本書は17・18世紀のおもに英仏において,貨幣数量説が生まれるまでの経緯と,ヨーロッパ文明社会を舞台にした誕生のドラマを描くとともに,社会形成に貨幣的契機が果たした役割を明らかにする。
17世紀後半から18世紀にいたる時期は〈17世紀の危機〉と呼ばれる全ヨーロッパ的規模での,封建制から資本主義への全般的な転換過程であった。そのような社会的環境のなかで危機を克服するために数量説的思考が生じた。

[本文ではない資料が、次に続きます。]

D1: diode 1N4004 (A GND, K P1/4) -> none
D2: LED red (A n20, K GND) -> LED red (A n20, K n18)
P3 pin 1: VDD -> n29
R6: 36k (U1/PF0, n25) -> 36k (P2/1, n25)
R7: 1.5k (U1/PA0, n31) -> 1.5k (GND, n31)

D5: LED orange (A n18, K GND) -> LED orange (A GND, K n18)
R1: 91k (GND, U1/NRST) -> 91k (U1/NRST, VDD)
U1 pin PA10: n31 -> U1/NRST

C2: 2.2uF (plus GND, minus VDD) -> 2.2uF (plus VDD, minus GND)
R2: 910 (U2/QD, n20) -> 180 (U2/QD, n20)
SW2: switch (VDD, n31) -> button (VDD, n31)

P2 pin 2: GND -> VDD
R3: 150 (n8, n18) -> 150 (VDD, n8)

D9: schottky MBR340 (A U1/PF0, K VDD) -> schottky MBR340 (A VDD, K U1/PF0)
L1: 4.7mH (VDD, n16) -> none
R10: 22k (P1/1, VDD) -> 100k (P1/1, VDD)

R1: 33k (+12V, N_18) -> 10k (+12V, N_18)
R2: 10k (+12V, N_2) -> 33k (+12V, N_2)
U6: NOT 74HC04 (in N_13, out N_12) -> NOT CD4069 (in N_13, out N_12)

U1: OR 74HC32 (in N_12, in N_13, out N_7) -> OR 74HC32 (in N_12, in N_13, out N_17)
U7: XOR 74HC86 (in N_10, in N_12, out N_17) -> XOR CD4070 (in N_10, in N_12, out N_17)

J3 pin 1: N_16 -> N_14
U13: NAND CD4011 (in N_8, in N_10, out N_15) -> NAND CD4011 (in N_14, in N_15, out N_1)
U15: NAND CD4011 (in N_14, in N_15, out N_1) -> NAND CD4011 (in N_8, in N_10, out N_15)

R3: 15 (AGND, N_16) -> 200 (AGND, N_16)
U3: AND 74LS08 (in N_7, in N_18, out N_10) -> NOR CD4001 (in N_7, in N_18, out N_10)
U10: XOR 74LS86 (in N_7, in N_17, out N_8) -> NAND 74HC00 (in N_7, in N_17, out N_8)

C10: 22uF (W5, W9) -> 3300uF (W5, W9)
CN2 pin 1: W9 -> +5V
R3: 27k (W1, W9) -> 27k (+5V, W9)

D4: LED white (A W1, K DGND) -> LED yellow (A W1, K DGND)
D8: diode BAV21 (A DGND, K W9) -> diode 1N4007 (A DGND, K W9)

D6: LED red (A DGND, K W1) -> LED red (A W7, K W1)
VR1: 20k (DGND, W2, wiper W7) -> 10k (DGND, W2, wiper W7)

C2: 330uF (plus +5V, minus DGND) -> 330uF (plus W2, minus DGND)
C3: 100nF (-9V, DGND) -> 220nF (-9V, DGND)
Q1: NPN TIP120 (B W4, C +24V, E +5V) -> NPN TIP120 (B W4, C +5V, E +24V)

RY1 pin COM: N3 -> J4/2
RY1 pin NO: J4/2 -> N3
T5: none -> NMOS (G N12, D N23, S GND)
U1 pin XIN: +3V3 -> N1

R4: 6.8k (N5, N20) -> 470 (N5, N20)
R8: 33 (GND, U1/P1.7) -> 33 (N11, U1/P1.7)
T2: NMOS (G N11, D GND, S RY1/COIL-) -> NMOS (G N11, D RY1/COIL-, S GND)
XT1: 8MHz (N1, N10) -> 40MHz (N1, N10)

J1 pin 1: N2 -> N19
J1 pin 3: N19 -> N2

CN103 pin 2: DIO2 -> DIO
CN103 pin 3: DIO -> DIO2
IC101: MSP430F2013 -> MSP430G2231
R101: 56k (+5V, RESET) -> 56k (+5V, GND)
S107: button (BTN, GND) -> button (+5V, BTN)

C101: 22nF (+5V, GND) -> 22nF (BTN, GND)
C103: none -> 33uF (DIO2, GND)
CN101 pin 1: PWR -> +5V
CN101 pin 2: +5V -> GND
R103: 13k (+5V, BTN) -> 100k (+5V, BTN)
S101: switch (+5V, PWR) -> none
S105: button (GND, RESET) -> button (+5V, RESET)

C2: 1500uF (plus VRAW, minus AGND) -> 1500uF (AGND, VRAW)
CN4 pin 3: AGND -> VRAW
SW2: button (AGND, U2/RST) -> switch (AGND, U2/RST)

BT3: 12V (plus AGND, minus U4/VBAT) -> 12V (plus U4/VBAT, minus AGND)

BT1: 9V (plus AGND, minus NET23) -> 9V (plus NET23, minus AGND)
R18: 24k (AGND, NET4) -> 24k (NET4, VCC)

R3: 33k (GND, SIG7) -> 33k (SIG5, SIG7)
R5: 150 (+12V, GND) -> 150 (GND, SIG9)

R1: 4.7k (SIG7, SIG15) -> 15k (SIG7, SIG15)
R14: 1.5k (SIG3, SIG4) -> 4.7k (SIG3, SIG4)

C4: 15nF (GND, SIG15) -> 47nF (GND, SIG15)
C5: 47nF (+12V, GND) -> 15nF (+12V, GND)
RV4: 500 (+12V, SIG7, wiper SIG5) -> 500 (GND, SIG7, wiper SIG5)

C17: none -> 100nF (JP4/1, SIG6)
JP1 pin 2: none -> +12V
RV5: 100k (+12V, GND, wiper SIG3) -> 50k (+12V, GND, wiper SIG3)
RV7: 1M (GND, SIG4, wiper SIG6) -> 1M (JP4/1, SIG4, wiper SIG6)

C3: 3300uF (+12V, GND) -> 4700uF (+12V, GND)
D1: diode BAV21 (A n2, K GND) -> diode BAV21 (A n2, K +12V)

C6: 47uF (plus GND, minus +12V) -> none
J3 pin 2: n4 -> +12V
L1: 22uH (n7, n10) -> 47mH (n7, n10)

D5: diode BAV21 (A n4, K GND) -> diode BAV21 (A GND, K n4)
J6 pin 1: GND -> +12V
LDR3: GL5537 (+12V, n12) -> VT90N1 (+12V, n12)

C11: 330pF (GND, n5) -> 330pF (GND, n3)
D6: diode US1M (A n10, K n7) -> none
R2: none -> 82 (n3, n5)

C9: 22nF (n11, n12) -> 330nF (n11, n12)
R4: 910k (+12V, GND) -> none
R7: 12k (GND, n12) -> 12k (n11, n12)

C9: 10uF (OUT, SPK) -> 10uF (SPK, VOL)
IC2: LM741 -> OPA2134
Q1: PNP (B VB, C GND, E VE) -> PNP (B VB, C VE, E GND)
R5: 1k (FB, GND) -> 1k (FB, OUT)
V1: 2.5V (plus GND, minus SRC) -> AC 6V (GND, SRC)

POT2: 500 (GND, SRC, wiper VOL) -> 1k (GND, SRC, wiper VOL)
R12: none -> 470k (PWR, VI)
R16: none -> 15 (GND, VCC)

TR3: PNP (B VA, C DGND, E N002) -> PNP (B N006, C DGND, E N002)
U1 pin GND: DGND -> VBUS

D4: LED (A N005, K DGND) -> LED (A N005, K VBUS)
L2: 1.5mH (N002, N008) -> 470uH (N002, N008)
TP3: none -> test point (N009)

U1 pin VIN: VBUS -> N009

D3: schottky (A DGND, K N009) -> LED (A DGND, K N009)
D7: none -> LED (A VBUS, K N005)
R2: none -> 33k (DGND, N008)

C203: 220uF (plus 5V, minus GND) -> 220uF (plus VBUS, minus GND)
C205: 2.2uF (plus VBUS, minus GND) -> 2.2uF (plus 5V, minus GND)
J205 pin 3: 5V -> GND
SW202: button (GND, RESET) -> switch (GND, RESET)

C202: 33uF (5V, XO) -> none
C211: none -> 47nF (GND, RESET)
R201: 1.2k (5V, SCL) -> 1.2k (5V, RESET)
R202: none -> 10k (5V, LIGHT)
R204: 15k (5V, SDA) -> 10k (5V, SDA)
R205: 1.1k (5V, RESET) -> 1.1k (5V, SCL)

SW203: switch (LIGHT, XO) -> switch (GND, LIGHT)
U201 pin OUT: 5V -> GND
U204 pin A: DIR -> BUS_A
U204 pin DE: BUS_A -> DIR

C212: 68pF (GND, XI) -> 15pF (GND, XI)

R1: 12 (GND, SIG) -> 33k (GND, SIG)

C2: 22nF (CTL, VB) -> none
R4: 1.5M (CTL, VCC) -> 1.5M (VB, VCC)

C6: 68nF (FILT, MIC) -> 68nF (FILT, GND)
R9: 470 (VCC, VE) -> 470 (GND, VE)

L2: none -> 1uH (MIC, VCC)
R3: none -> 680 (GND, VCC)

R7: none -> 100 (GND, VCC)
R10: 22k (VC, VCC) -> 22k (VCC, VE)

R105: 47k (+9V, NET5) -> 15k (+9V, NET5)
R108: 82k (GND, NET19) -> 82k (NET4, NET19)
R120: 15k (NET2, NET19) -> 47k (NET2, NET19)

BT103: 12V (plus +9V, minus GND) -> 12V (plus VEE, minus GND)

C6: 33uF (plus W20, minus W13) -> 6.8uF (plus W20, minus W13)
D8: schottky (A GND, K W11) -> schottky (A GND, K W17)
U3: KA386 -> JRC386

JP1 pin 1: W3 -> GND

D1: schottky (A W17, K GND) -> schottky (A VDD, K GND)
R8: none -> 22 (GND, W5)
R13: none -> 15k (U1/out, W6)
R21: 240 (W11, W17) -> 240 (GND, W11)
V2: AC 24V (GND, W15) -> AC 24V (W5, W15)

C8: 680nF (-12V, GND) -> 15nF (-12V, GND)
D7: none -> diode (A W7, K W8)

17世紀後半から18世紀にいたる時期に提示された貨幣理論は多種多様であり,現代にまで続くいくつかの貨幣理論はこの時期に開発された。
社会の発展を決定づける経済的基盤は〈貨幣=富〉観が象徴するようにそれ自体が価値を持つ貴金属貨幣の動向によるとされてきたが,ジョン・ロック以降,それを政策論的に否認して貨幣数量説を新たに定式化した。本書は数量説が他の諸理論と多様な交渉を経ながら展開し変容していく姿を,ヒュームをはじめバークリィ,ジョン・ロー,モンテスキュー,カンティロン,スチュアート,スミスなどのテキストを踏まえて丹念に跡づけ,貨幣数量説誕生の現場を多面的に解明した画期的な業績である。